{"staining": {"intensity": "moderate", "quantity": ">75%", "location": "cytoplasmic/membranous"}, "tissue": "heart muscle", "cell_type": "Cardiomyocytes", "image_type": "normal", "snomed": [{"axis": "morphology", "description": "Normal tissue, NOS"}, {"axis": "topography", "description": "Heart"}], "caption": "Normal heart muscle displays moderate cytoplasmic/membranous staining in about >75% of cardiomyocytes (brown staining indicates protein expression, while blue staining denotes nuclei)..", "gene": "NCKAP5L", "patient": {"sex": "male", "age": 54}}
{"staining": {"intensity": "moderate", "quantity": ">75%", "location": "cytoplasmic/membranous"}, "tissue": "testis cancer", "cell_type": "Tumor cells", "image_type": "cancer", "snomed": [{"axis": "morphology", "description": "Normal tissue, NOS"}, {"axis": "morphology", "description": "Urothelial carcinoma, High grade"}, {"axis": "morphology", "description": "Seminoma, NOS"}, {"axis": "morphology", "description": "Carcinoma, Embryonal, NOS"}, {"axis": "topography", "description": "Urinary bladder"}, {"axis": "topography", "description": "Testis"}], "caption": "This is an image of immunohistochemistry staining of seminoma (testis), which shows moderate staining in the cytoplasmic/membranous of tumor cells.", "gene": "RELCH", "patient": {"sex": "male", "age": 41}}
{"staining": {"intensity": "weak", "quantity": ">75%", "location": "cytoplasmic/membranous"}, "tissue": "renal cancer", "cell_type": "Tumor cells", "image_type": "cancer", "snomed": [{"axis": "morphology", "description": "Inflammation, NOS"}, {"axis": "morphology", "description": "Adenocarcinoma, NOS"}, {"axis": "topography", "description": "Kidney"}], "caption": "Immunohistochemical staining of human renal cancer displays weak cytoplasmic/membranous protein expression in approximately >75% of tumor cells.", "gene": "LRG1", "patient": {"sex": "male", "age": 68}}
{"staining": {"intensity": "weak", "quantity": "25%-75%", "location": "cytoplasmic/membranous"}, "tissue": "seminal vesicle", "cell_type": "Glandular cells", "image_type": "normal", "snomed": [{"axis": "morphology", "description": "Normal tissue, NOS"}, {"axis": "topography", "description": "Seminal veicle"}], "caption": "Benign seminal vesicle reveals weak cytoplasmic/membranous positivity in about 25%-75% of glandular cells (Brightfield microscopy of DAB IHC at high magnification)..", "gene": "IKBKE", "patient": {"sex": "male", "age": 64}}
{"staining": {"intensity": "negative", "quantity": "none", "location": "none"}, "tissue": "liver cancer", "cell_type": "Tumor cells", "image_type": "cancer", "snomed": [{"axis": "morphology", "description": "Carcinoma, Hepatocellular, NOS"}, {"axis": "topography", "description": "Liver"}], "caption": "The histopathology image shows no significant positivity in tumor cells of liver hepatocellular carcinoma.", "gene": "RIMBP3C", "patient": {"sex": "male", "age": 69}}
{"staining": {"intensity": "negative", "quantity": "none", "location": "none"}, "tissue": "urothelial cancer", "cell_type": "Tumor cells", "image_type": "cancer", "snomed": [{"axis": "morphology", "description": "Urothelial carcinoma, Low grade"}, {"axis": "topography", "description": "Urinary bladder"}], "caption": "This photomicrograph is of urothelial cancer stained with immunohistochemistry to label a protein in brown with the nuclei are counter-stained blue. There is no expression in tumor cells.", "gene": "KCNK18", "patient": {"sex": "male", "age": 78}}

Instructions for the task
Give the full listing above again, exactly as it was presented.

Written answer
{"staining": {"intensity": "moderate", "quantity": ">75%", "location": "cytoplasmic/membranous"}, "tissue": "heart muscle", "cell_type": "Cardiomyocytes", "image_type": "normal", "snomed": [{"axis": "morphology", "description": "Normal tissue, NOS"}, {"axis": "topography", "description": "Heart"}], "caption": "Normal heart muscle displays moderate cytoplasmic/membranous staining in about >75% of cardiomyocytes (brown staining indicates protein expression, while blue staining denotes nuclei)..", "gene": "NCKAP5L", "patient": {"sex": "male", "age": 54}}
{"staining": {"intensity": "moderate", "quantity": ">75%", "location": "cytoplasmic/membranous"}, "tissue": "testis cancer", "cell_type": "Tumor cells", "image_type": "cancer", "snomed": [{"axis": "morphology", "description": "Normal tissue, NOS"}, {"axis": "morphology", "description": "Urothelial carcinoma, High grade"}, {"axis": "morphology", "description": "Seminoma, NOS"}, {"axis": "morphology", "description": "Carcinoma, Embryonal, NOS"}, {"axis": "topography", "description": "Urinary bladder"}, {"axis": "topography", "description": "Testis"}], "caption": "This is an image of immunohistochemistry staining of seminoma (testis), which shows moderate staining in the cytoplasmic/membranous of tumor cells.", "gene": "RELCH", "patient": {"sex": "male", "age": 41}}
{"staining": {"intensity": "weak", "quantity": ">75%", "location": "cytoplasmic/membranous"}, "tissue": "renal cancer", "cell_type": "Tumor cells", "image_type": "cancer", "snomed": [{"axis": "morphology", "description": "Inflammation, NOS"}, {"axis": "morphology", "description": "Adenocarcinoma, NOS"}, {"axis": "topography", "description": "Kidney"}], "caption": "Immunohistochemical staining of human renal cancer displays weak cytoplasmic/membranous protein expression in approximately >75% of tumor cells.", "gene": "LRG1", "patient": {"sex": "male", "age": 68}}
{"staining": {"intensity": "weak", "quantity": "25%-75%", "location": "cytoplasmic/membranous"}, "tissue": "seminal vesicle", "cell_type": "Glandular cells", "image_type": "normal", "snomed": [{"axis": "morphology", "description": "Normal tissue, NOS"}, {"axis": "topography", "description": "Seminal veicle"}], "caption": "Benign seminal vesicle reveals weak cytoplasmic/membranous positivity in about 25%-75% of glandular cells (Brightfield microscopy of DAB IHC at high magnification)..", "gene": "IKBKE", "patient": {"sex": "male", "age": 64}}
{"staining": {"intensity": "negative", "quantity": "none", "location": "none"}, "tissue": "liver cancer", "cell_type": "Tumor cells", "image_type": "cancer", "snomed": [{"axis": "morphology", "description": "Carcinoma, Hepatocellular, NOS"}, {"axis": "topography", "description": "Liver"}], "caption": "The histopathology image shows no significant positivity in tumor cells of liver hepatocellular carcinoma.", "gene": "RIMBP3C", "patient": {"sex": "male", "age": 69}}
{"staining": {"intensity": "negative", "quantity": "none", "location": "none"}, "tissue": "urothelial cancer", "cell_type": "Tumor cells", "image_type": "cancer", "snomed": [{"axis": "morphology", "description": "Urothelial carcinoma, Low grade"}, {"axis": "topography", "description": "Urinary bladder"}], "caption": "This photomicrograph is of urothelial cancer stained with immunohistochemistry to label a protein in brown with the nuclei are counter-stained blue. There is no expression in tumor cells.", "gene": "KCNK18", "patient": {"sex": "male", "age": 78}}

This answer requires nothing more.